Pergilah saya ke masjid kampus sebentar. Selang 10 menit, lalu bergabunglah saya kembali dalam rapat itu. Diskusi rapat makin seru, dan terjadilah “dead lock”. Kita belum juga ada kata sepakat.
Rapat selesai mendekati magrib. Tak berapa lama adzan magrib berkumandang, saya pun sholat berjamah di masjid kampus. Selesai sholat, saya kembali ke ruang kerja saya mengemasi barang-barang bawaan lalu pulang dengan semangat 45. (Horee bisa pulang).
Macetnya Jakarta mengiringi perjalanan pulang saya. Sesampai di dekat rumah, adzan isya berkumandang. Saya sempatkan mampir untuk sholat isya di masjid. Setelah itu baru kemudian saya pulang ke rumah.

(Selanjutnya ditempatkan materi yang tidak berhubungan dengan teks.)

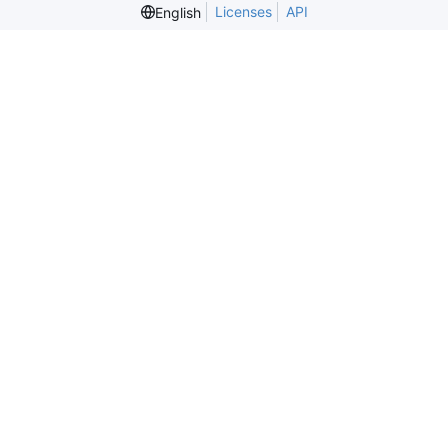
Licenses
API
English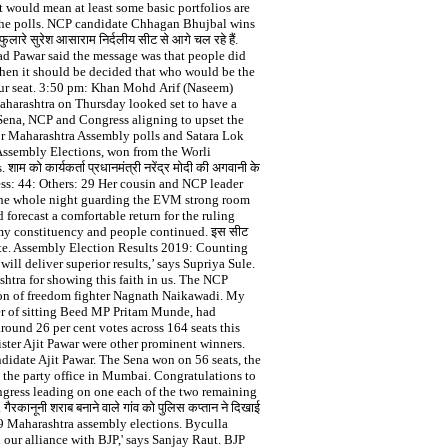
 would mean at least some basic portfolios are
 the polls. NCP candidate Chhagan Bhujbal wins
े सुरेश आसाराम निर्दलीय सीट से आगे चल रहे हैं.
rad Pawar said the message was that people did
then it should be decided that who would be the
apur seat. 3:50 pm: Khan Mohd Arif (Naseem)
aharashtra on Thursday looked set to have a
e Sena, NCP and Congress aligning to upset the
 votes for Maharashtra Assembly polls and Satara Lok
 Assembly Elections, won from the Worli
 कार्यकर्ता प्रधानमंत्री नरेंद्र मोदी की अगवानी के
ress: 44: Others: 29 Her cousin and NCP leader
the whole night guarding the EVM strong room
 forecast a comfortable return for the ruling
 my constituency and people continued. इस सीट
e state. Assembly Election Results 2019: Counting
 deliver superior results,’ says Supriya Sule.
ashtra for showing this faith in us. The NCP
son of freedom fighter Nagnath Naikawadi. My
er of sitting Beed MP Pritam Munde, had
ound 26 per cent votes across 164 seats this
ster Ajit Pawar were other prominent winners.
didate Ajit Pawar. The Sena won on 56 seats, the
 the party office in Mumbai. Congratulations to
gress leading on one each of the two remaining
रकानूनी शराब बनाने वाले गांव को पुलिस कप्तान ने द‍िखाई
019 Maharashtra assembly elections. Byculla
our alliance with BJP,' says Sanjay Raut. BJP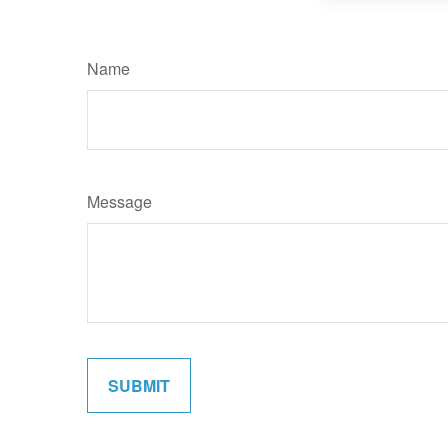
Name
Message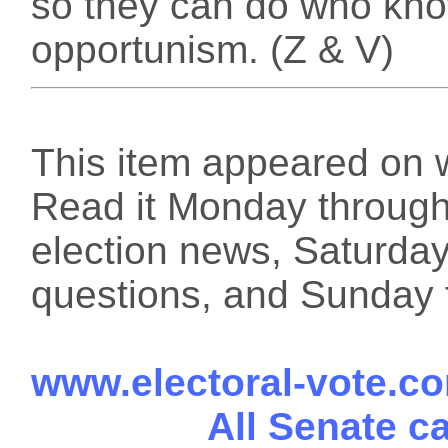
so they can do who kno
opportunism. (Z & V)
This item appeared on 
Read it Monday through 
election news, Saturday
questions, and Sunday f
www.electoral-vote.c
All Senate c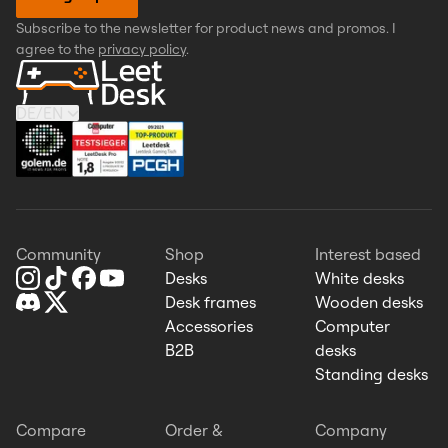
Subscribe to the newsletter for product news and promos. I
agree to the
privacy policy
.
DE
/
EN
Community
Shop
Interest based
Desks
White desks
Desk frames
Wooden desks
Accessories
Computer
B2B
desks
Standing desks
Compare
Order &
Company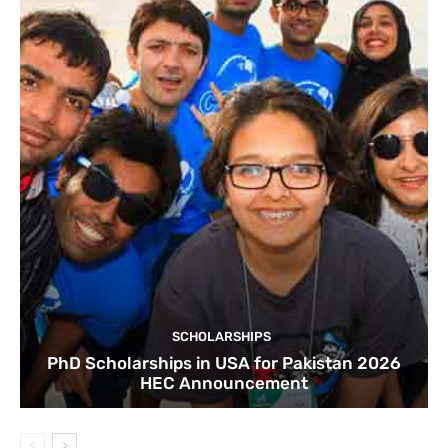
SCHOLARSHIPS
PhD Scholarships in USA for Pakistan 2026
HEC Announcement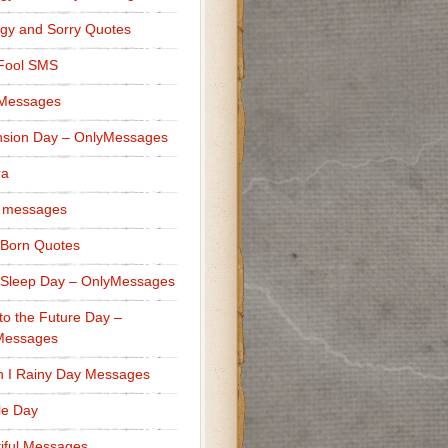
gy and Sorry Quotes
 Fool SMS
 Messages
sion Day – OnlyMessages
ra
 messages
Born Quotes
Sleep Day – OnlyMessages
to the Future Day –
Messages
h I Rainy Day Messages
lle Day
iful Messages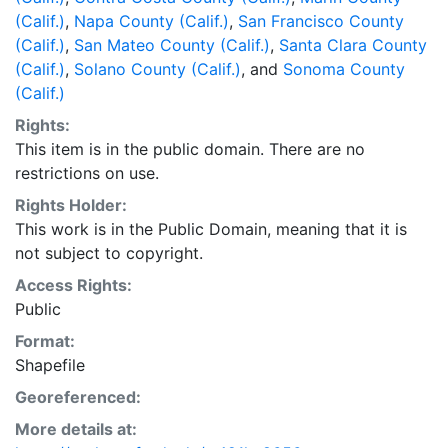
(Calif.)
,
Napa County (Calif.)
,
San Francisco County
(Calif.)
,
San Mateo County (Calif.)
,
Santa Clara County
(Calif.)
,
Solano County (Calif.)
, and
Sonoma County
(Calif.)
Rights:
This item is in the public domain. There are no
restrictions on use.
Rights Holder:
This work is in the Public Domain, meaning that it is
not subject to copyright.
Access Rights:
Public
Format:
Shapefile
Georeferenced:
More details at: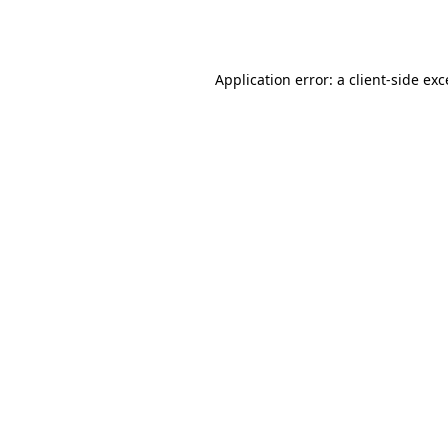
Application error: a
client
-side ex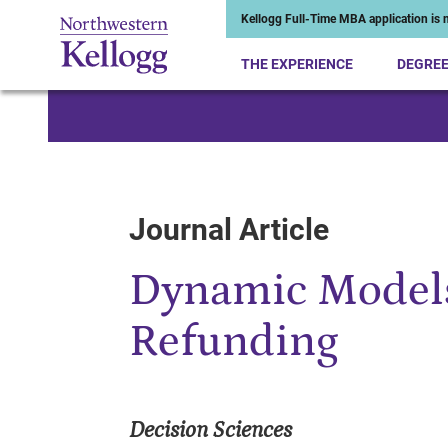
Kellogg Full-Time MBA application is n
THE EXPERIENCE
DEGRE
Start of Main Content
Journal Article
Dynamic Models
Refunding
Decision Sciences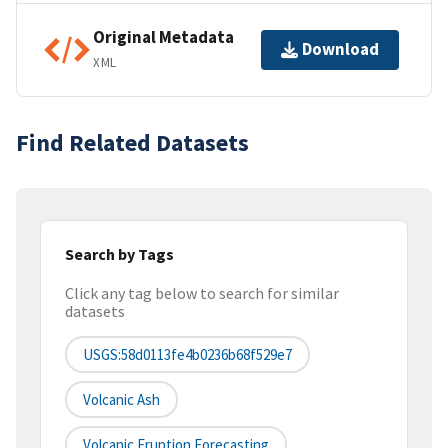
Original Metadata
Download
XML
Find Related Datasets
Search by Tags
Click any tag below to search for similar
datasets
USGS:58d0113fe4b0236b68f529e7
Volcanic Ash
Volcanic Eruption Forecasting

Jam telah menunjukkan pukul 19.45 malam. Rupa-rupanya, si bungsu belum dibelikan susu, si sulung belum dibelikan Chiki, maka setelah mandi saya antar putri bungsu saya membeli susu di supermarket.
Alangkah bahagianya mereka. Bukan karena dibelikan barang atau makanan oleh ayahnya, tetapi karena bisa pergi bersama ayah. Bagi mereka bisa pergi bersama, dan makan bersama sudah merupakan suatu kebahagiaan. Kebahagian itu sederhana.

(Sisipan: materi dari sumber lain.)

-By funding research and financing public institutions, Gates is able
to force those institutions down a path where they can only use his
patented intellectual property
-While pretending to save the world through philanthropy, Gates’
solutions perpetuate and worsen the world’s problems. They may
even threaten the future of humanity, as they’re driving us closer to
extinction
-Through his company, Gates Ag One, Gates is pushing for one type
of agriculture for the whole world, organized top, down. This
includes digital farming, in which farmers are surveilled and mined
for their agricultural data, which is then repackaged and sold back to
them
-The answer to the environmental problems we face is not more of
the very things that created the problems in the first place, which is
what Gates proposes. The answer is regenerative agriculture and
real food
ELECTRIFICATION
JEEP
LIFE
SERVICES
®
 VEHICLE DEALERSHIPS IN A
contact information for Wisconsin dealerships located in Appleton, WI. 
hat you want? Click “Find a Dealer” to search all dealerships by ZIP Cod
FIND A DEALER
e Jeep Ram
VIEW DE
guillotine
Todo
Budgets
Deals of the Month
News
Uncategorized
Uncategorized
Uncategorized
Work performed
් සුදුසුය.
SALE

Begitu cepatnya waktu berlalu. Rutinitas kerja telah membawa saya kepada kegiatan yang sangat padat dan melupakan keluarga yang telah menunggu. Menunggu ayahnya yang terjebak rutinitas kerja. Maafkan ayah, semoga besok bisa pulang lebih cepat dan bisa berkumpul bersama kalian lebih banyak. Wahai para pembaca, apakah anda juga terjebak dengan rutinitas kerja?
NB: Tulisan di atas adalah tulisan lama (2009) yang saya posting kembali. Semoga bermanfaat buat teman-teman guru agar disiplin masalah waktu.